(Instructions):
**1.** Please decide whether each statement below agrees with the MySQL high availability text, answering yes or no and quoting the words of the text that settle it: (a) All nodes in the cluster must have the same characteristics. (b) Geographic distribution of the cluster is recommended. (c) Percona treats 98% availability as high availability.
**2.** Reproduce the part of the MySQL high availability text starting at "This blog provides" and ending at "for 99.999% availability.".

(Source excerpt):
§ §

This blog provides high availability (HA) guidelines using group replication architecture and deployment recommendations in MySQL, based on our best practices.
Every architecture and deployment depends on the customer requirements and application demands for high availability and the estimated level of usage. For example, using high read or high write applications, or both, with a need for 99.999% availability.
Here, we give architecture and deployment recommendations along with a technical overview for a solution that provides a high level of high availability and assumes the usage of high read/write applications (20k or more queries per second).
This architecture is composed of two main layers:
- Connection and distribution layer
- RDBMS (Relational Database Management System) layer
The connection layer is composed of:
- Application to proxy redirection mechanism which can be anything from a Virtual IP managed by Keepalived local service to a DNS resolution service like Amazon Route 53. Its function is to redirect the traffic to the active Proxy node.
- Proxy connection distribution is composed of two or more nodes. Its role is to redirect the traffic to the active nodes of the Group Replication cluster. In cases like ProxySQL where the proxy is a level 7 proxy and is able to perform Read/Write split, this layer is also in charge of redirecting writes to the Primary node and reads to the Replicas, and of HA to prevent a single point of failure
The data layer is composed of:
- Primary node serving writes (or source) – this is the node that will accept writes and DDL modifications. Data will be processed following the ACID paradigm (atomicity, consistency, isolation, durability) and replicated to all other nodes.
- Replica nodes are the elements serving read requests. Some replica nodes can be elected Primary in case of Primary node failure. A replica node should be able to leave and join back a healthy cluster without impacting the service.
- Replication mechanism to distribute changes across nodes and in this solution is done with Group Replication. Group Replication is a tightly coupled solution which means that the database cluster is based on a Datacentric approach (single state of the data, distributed commit). In this case, the data is consistent in time across nodes and replication requires a high performant link. Given that, geographic distribution is strongly discouraged and Disaster Recovery (DR) is not implicitly supported by the main Group Replication mechanism.
The node characteristics (CPU/RAM/Storage) are not relevant to the main solution design. They instead must reflect the estimated workload the solution will have to cover, which is a case-by-case identification.
What is important to keep in mind is that all nodes that are part of the cluster must have the same characteristics. If they don’t, the cluster will be imbalanced and service will be affected.
As a generic indication, we recommend using solutions with at least 8 cores and 16GB RAM when production.
How do we measure availability and at what point does it become “high” availability?
Generally speaking, the measurement of availability is done by establishing a measurement time frame and dividing it by the time that it was available. This ratio will rarely be 1, which is equal to 100% availability. At Percona we don’t consider a solution to be highly available if it is not at least 99% or “two nines” available.
|Availability %||Downtime per year||Downtime per month||Downtime per week||Downtime per day|
|99% (“two nines”)||3.65 days||7.31 hours||1.68 hours||14.40 minutes|
|99.5% (“two nines five”)||1.83 days||3.65 hours||50.40 minutes||7.20 minutes|
|99.9% (“three nines”)||8.77 hours||43.83 minutes||10.08 minutes||1.44 minutes|
|99.95% (“three nines five”)||4.38 hours||21.92 minutes||5.04 minutes||43.20 seconds|
|99.99% (“four nines”)||52.60 minutes||4.38 minutes||1.01 minutes||8.64 seconds|
|99.995% (“four nines five”)||26.30 minutes||2.19 minutes||30.24 seconds||4.32 seconds|
|99.999% (“five nines”)||5.26 minutes||26.30 seconds||6.05 seconds||864.00 milliseconds|
How is High Availability Achieved?

§ §

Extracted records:

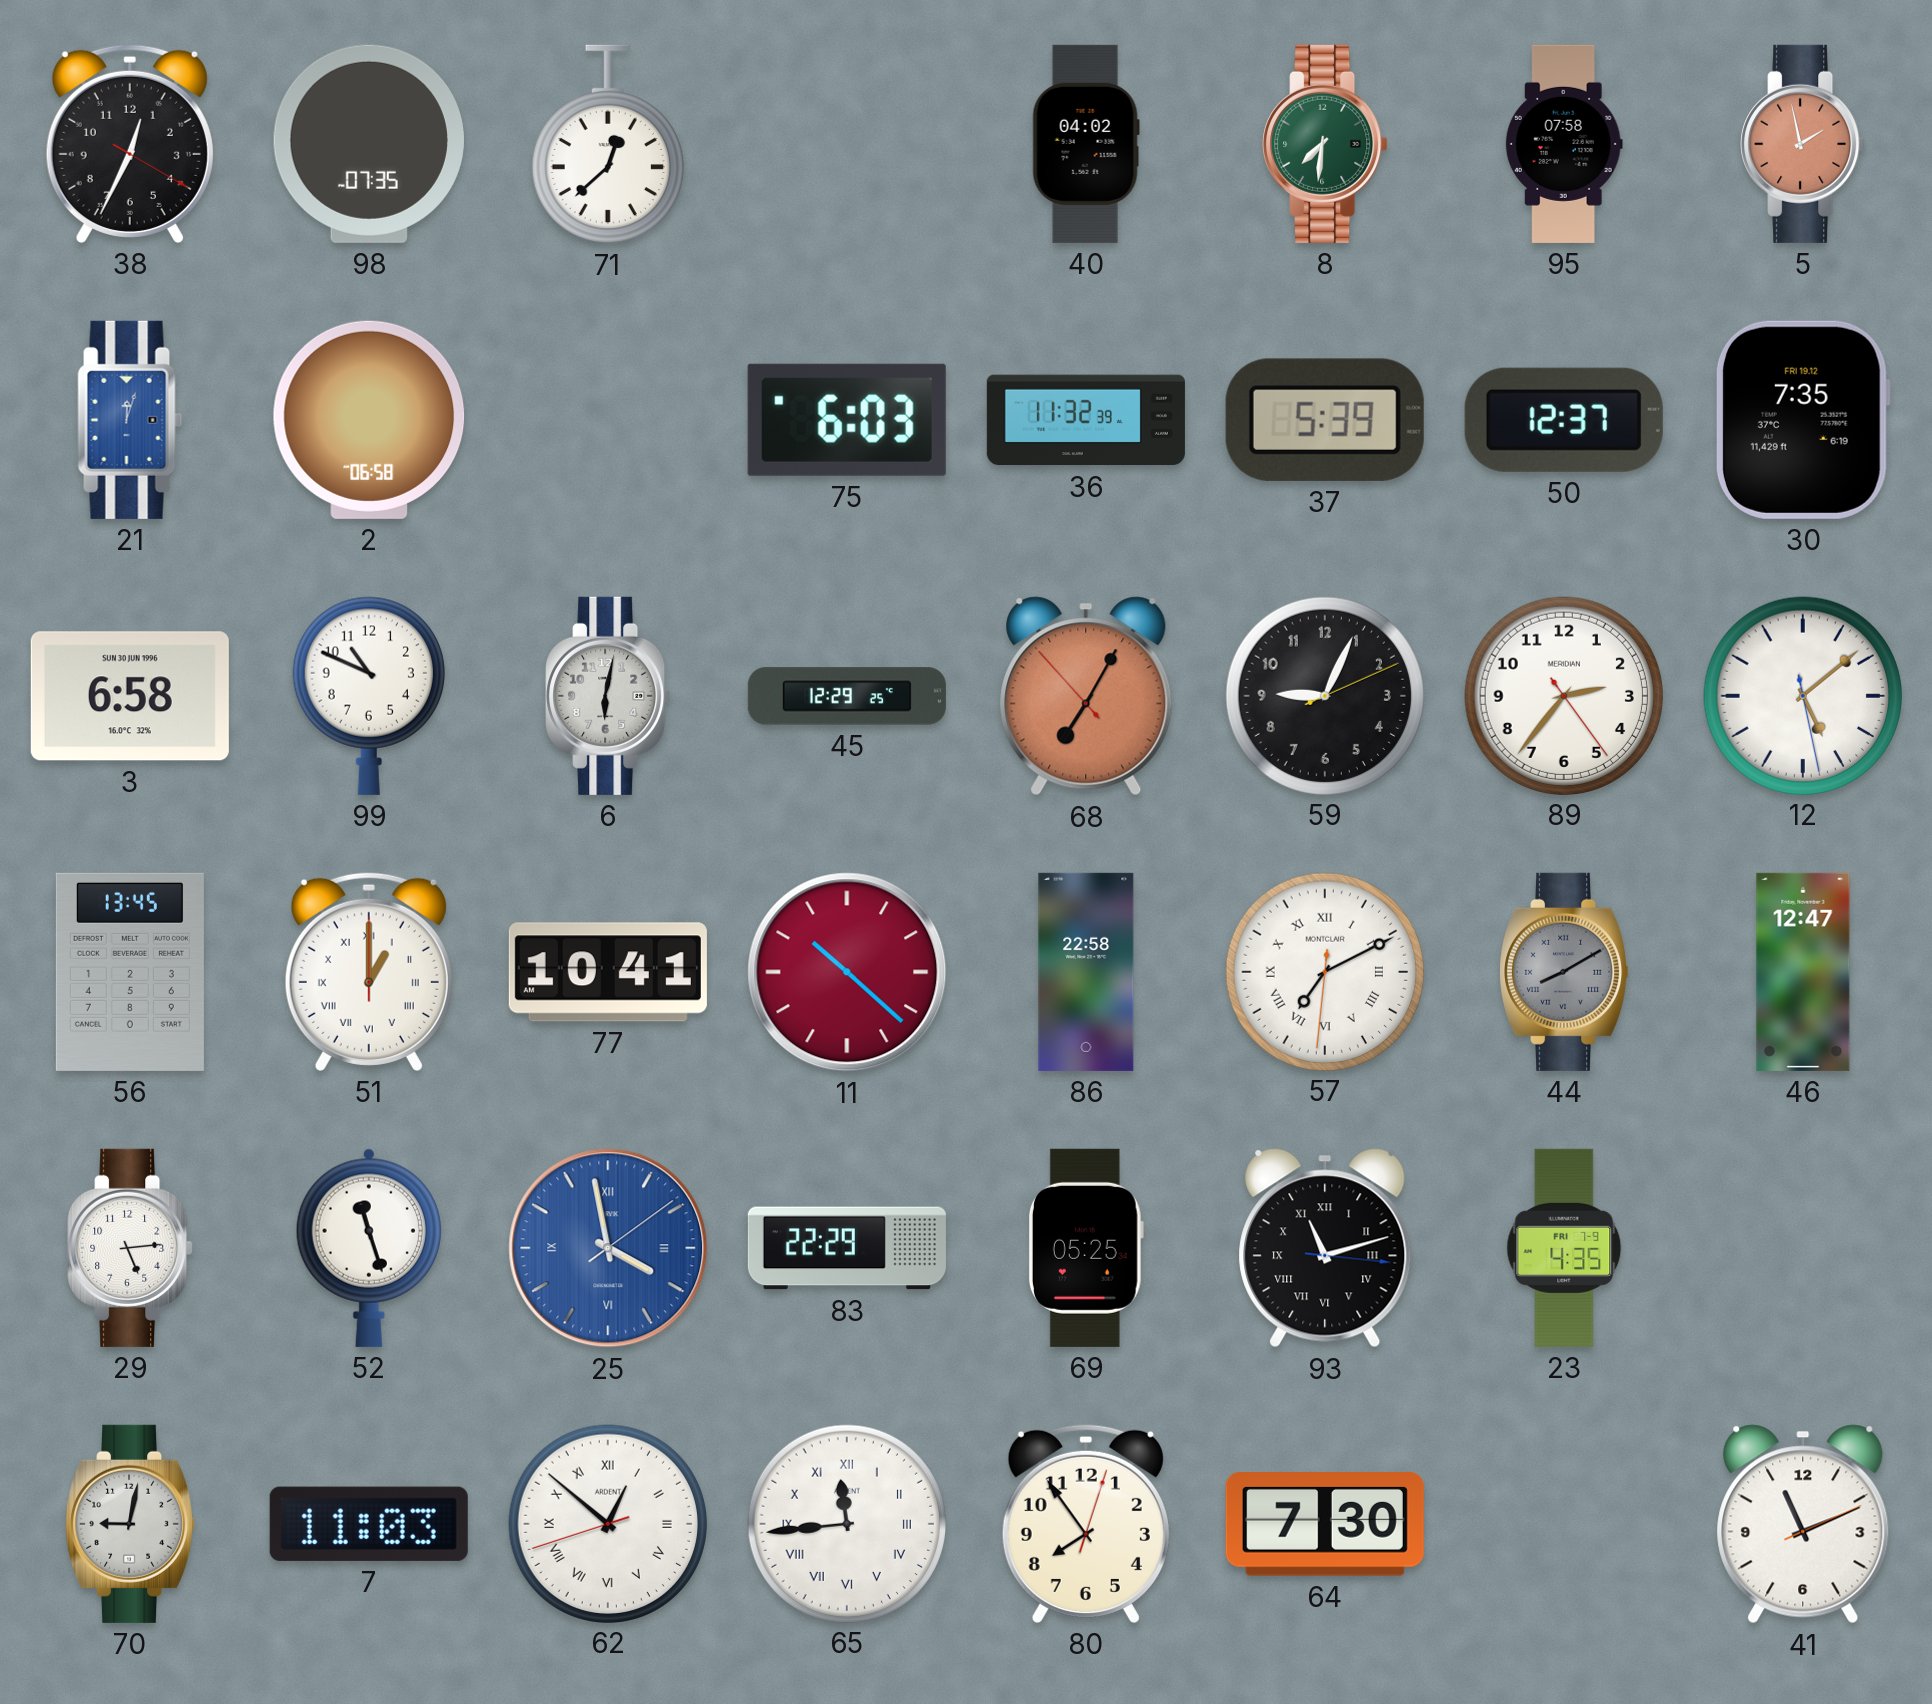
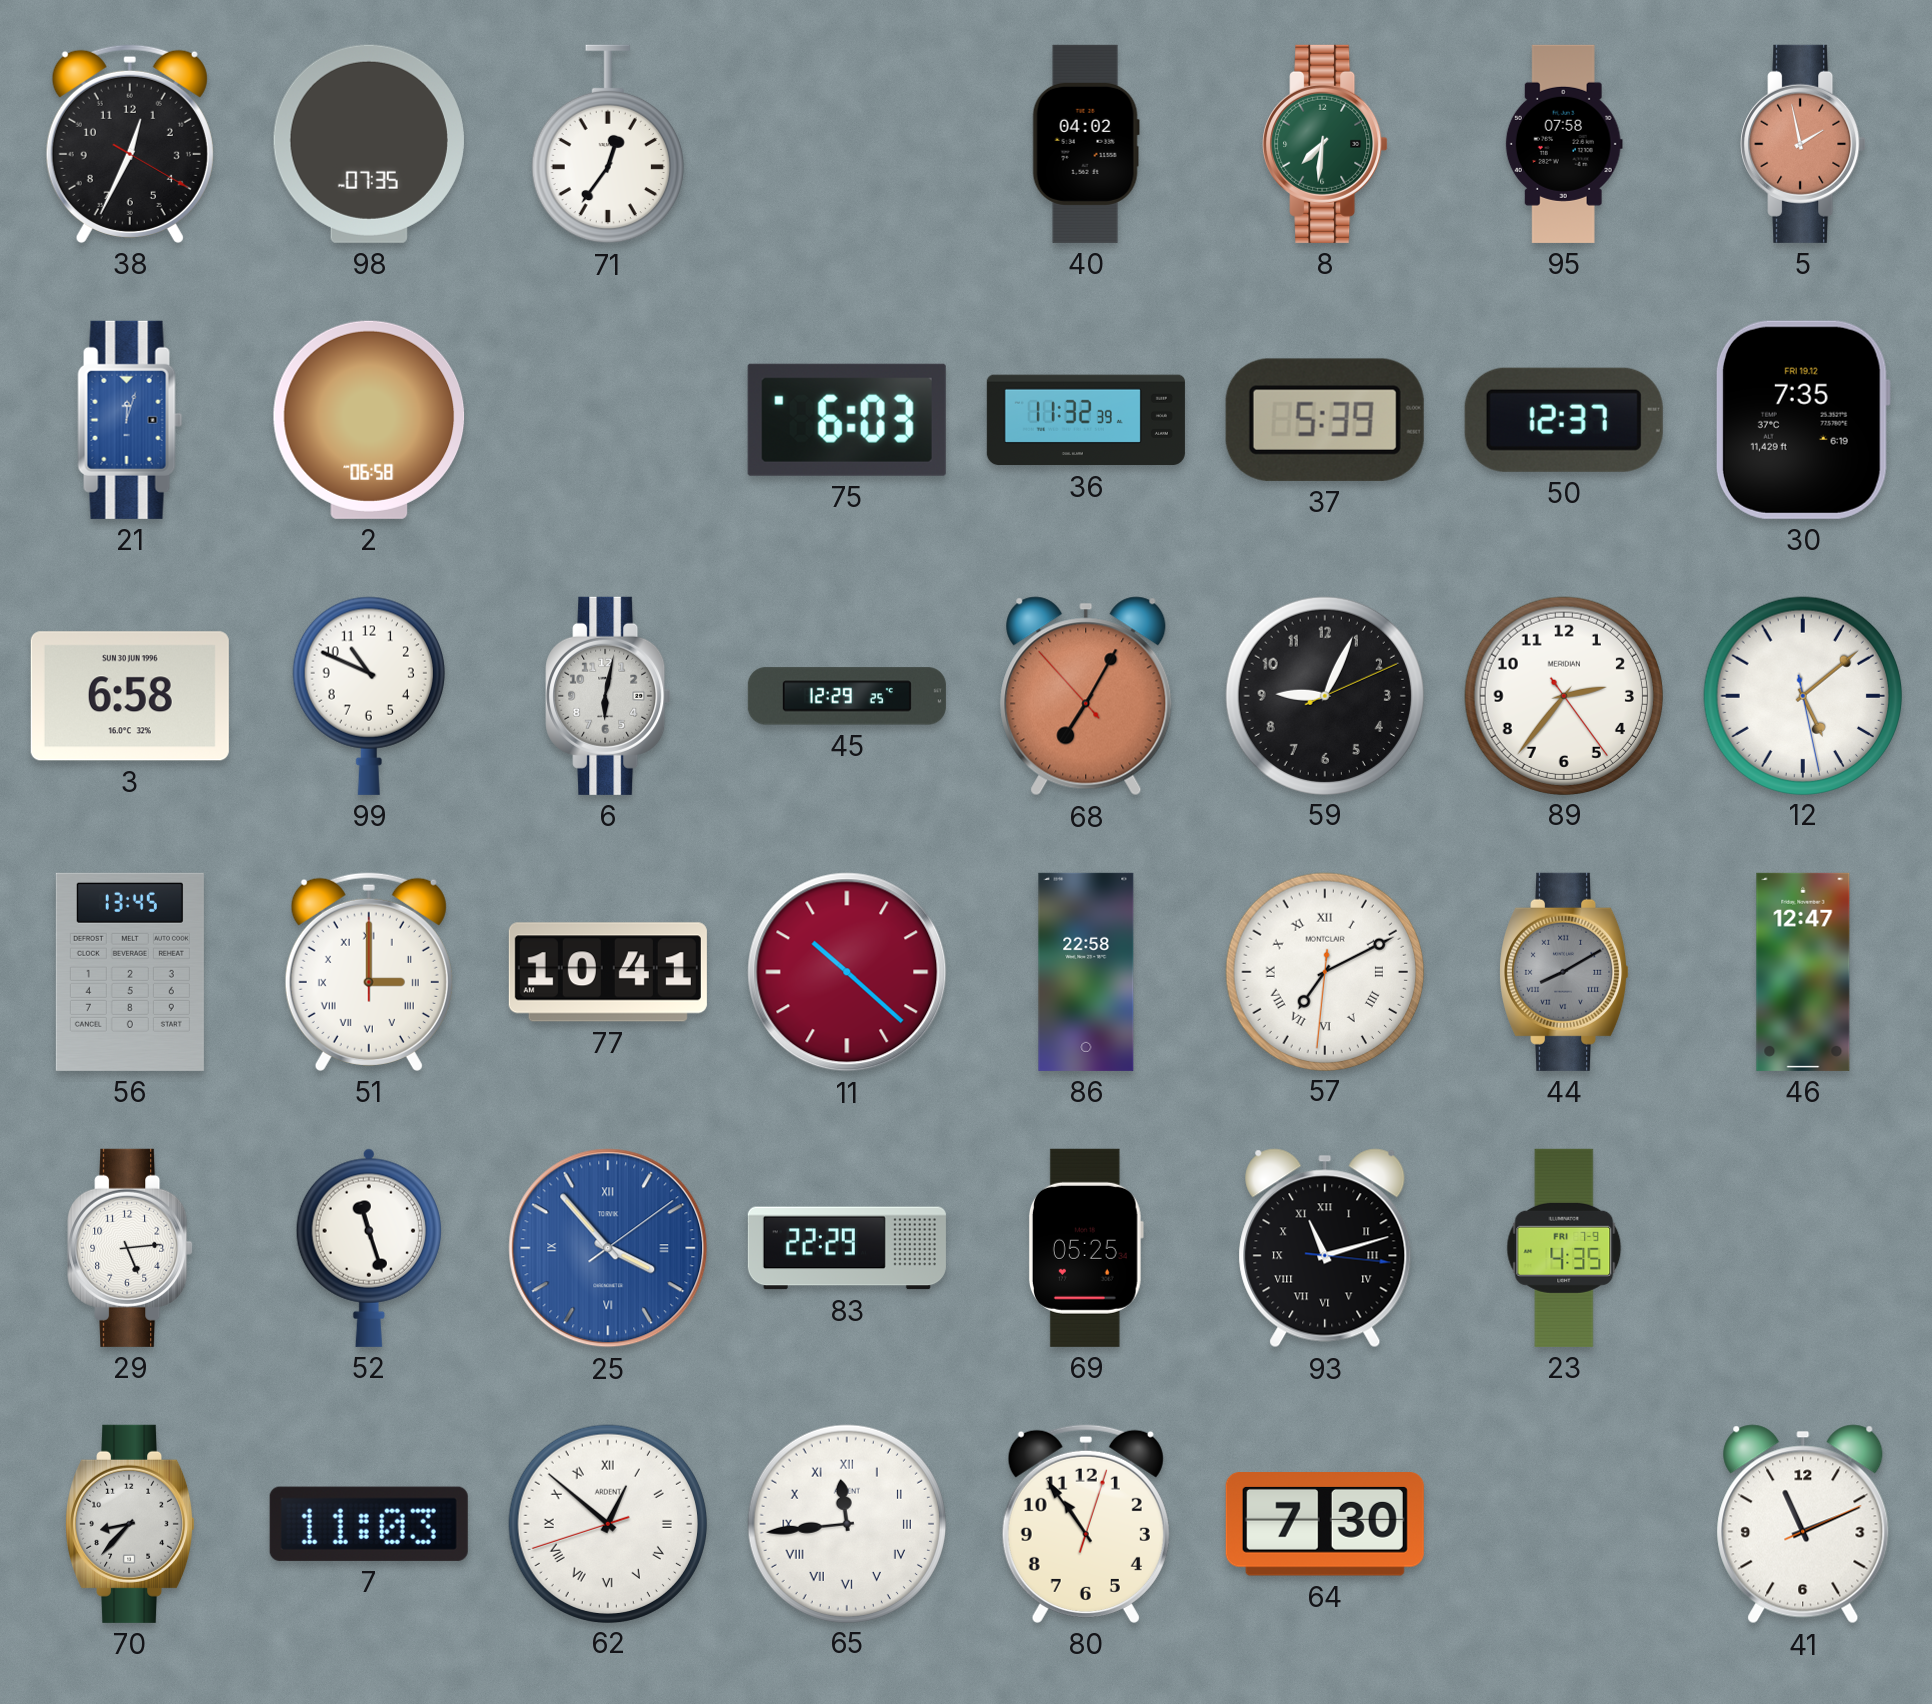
71: 12:38 -> 12:36
51: 1:00 -> 3:00
25: 3:58 -> 3:53
70: 9:02 -> 8:37
80: 7:54 -> 10:54
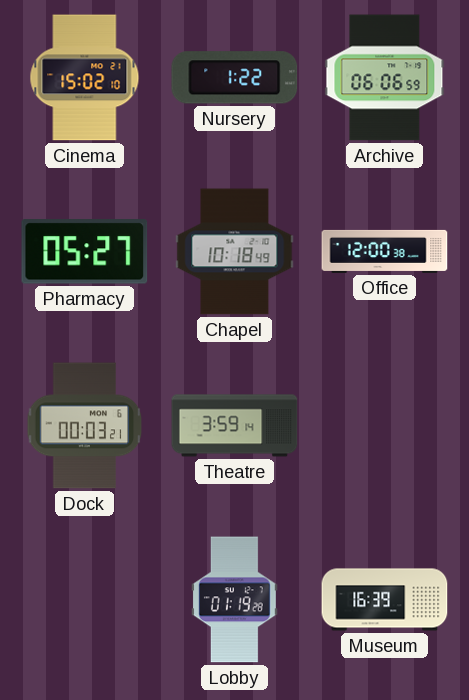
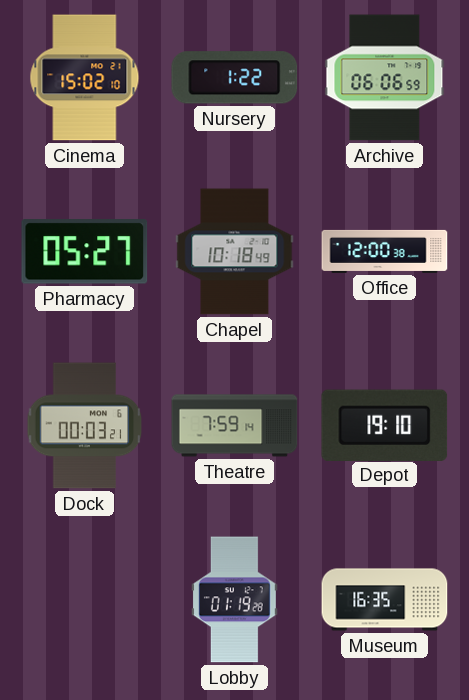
Theatre: 3:59 -> 7:59
Depot: none -> 19:10
Museum: 16:39 -> 16:35
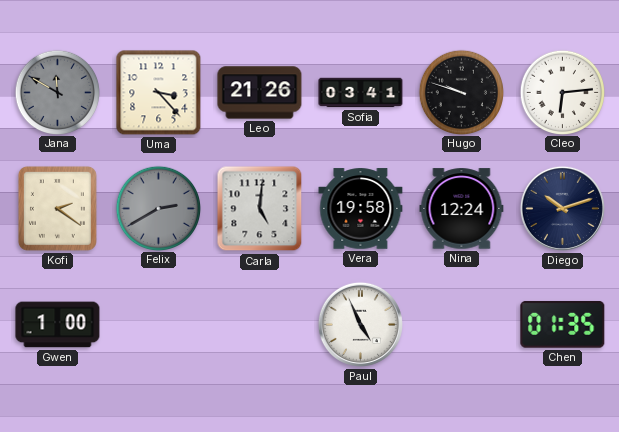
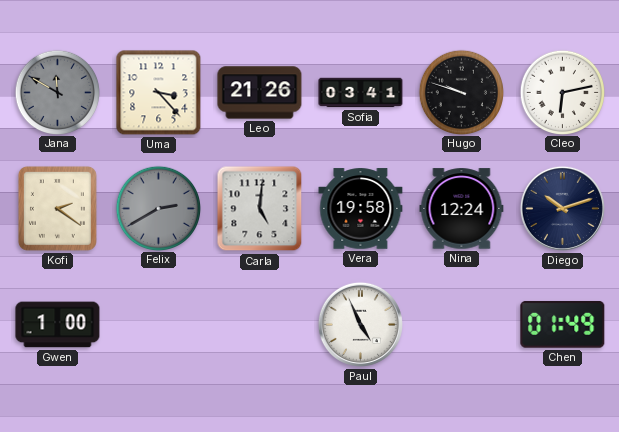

§ §

(Per-task answers):
**1.**
(a) Yes: "all nodes that are part of the cluster must have the same characteristics"
(b) No: "geographic distribution is strongly discouraged"
(c) No: "At Percona we don’t consider a solution to be highly available if it is not at least 99% or “two nines” available."

**2.**
This blog provides high availability (HA) guidelines using group replication architecture and deployment recommendations in MySQL, based on our best practices.
Every architecture and deployment depends on the customer requirements and application demands for high availability and the estimated level of usage. For example, using high read or high write applications, or both, with a need for 99.999% availability.